● **Provided text**:
- - - - - - -

There are multiple ways to create an XFcAudioBuffer class, the simplest one having only the audio format as the single parameter.
To simply create an audio buffer with a particular audio format one can use one of two methods. First one of the methods uses an XFcAudioFormat object as the format and the other one needs a sampling rate, different flags and sample count as parameters:
XFcAudioBuffer * create(XFcAudioFormat aFormat); XFcAudioBuffer * create(FLOAT32 aSampleRate, UINT32 aFlags, INT32 aSamples);
The flags which can be used for aFlags can be found from XFcAudioFlags.h.
All create()-mehotds will return NULL if they fail.
The sample count in the audio format is truly sample count, not byte count.
Typically audio buffers are created directly from audio files and for that one can use the xfuLoadWav()-function.
An audio buffer can be created from an audio file with the following function:
XFcAudioBuffer * xfuLoadWav(const CHAR *filename);
As of this writing, xfuLoadWav() only handles 8-bit mono files. Using a different format in the flags-parameter does not convert the audio buffer to that format but only sets the internal flags to a false format effectively breaking the audio buffer.
To be able to write audio data into an audio buffer, the audio buffer has to be locked for writing via the audio library, XFcAudio. The static lock()-method in XFcAudio returns a pointer to actual audio data inside the buffer.

- - - - - - -

● **What you need to do**:
1. Rewrite the audio buffer text starting at "To be able to" and ending at "inside the buffer.", putting "reference" in place of "pointer".
2. Carry the passage on XFcAudioBuffer forward from its last sentence.

Stored data entries:
- - - - - - -

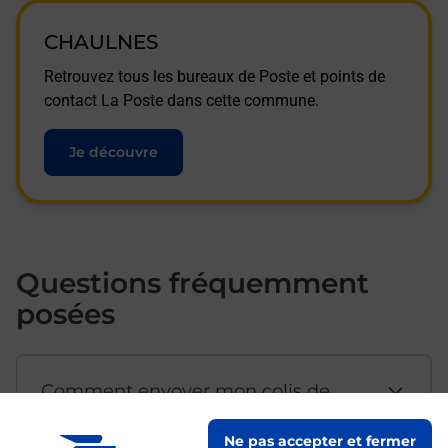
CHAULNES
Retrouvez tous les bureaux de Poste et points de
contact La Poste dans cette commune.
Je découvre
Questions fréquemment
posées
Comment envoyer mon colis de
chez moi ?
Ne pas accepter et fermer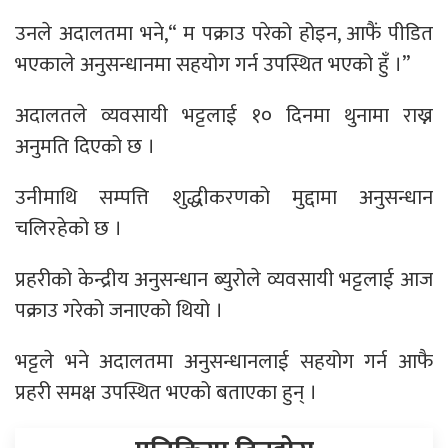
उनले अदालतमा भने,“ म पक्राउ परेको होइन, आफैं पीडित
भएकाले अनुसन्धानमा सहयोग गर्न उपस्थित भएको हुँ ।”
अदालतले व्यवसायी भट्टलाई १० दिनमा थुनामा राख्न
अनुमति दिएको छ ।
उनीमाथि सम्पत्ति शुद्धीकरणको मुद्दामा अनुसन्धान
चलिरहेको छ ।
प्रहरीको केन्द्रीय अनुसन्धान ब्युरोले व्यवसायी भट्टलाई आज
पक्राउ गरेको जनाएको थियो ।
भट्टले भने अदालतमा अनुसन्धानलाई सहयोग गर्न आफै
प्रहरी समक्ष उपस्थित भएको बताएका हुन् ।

- - - - - - -

● **Numbered answers**:
1.
To be able to write audio data into an audio buffer, the audio buffer has to be locked for writing via the audio library, XFcAudio. The static lock()-method in XFcAudio returns a reference to actual audio data inside the buffer.

2.
A simple example of writing audio data into an audio buffer:
// Create an audio buffer, 44100kHz/8bit/mono with 1000 samples XFcAudioBuffer *buf = XFcAudioBuffer::create(44100.0f, 0, 1000); // Lock the audio buffer for writing UINT8 *ptr = XFcAudio::lock(buf); for (INT i = 0; i < 1000; ++i) { // Generate white noise ptr[i] = (rand() * 255 / 32768); } // Unlock the audio buffer XFcAudio::unlock(buf);
One should always remember to unlock the audio buffer after locking, otherwise the audio system can not play it.
In X-Forge, audio streams are created by inheriting the XFcAudioStream class. XFcAudioStream objects can not be instantiated, only inherited. An example of an inherited stream class is the XM-player class, XFuXMPlayer.
The XFcAudioStream class introduces methods which the inheriting class should override. Only the streaming function is required to be overriden, the rest can be left alone.
The inheriting classes are also required to call the initialization method, initialize(), of the base class to set their internal structures properly for the audio system to use.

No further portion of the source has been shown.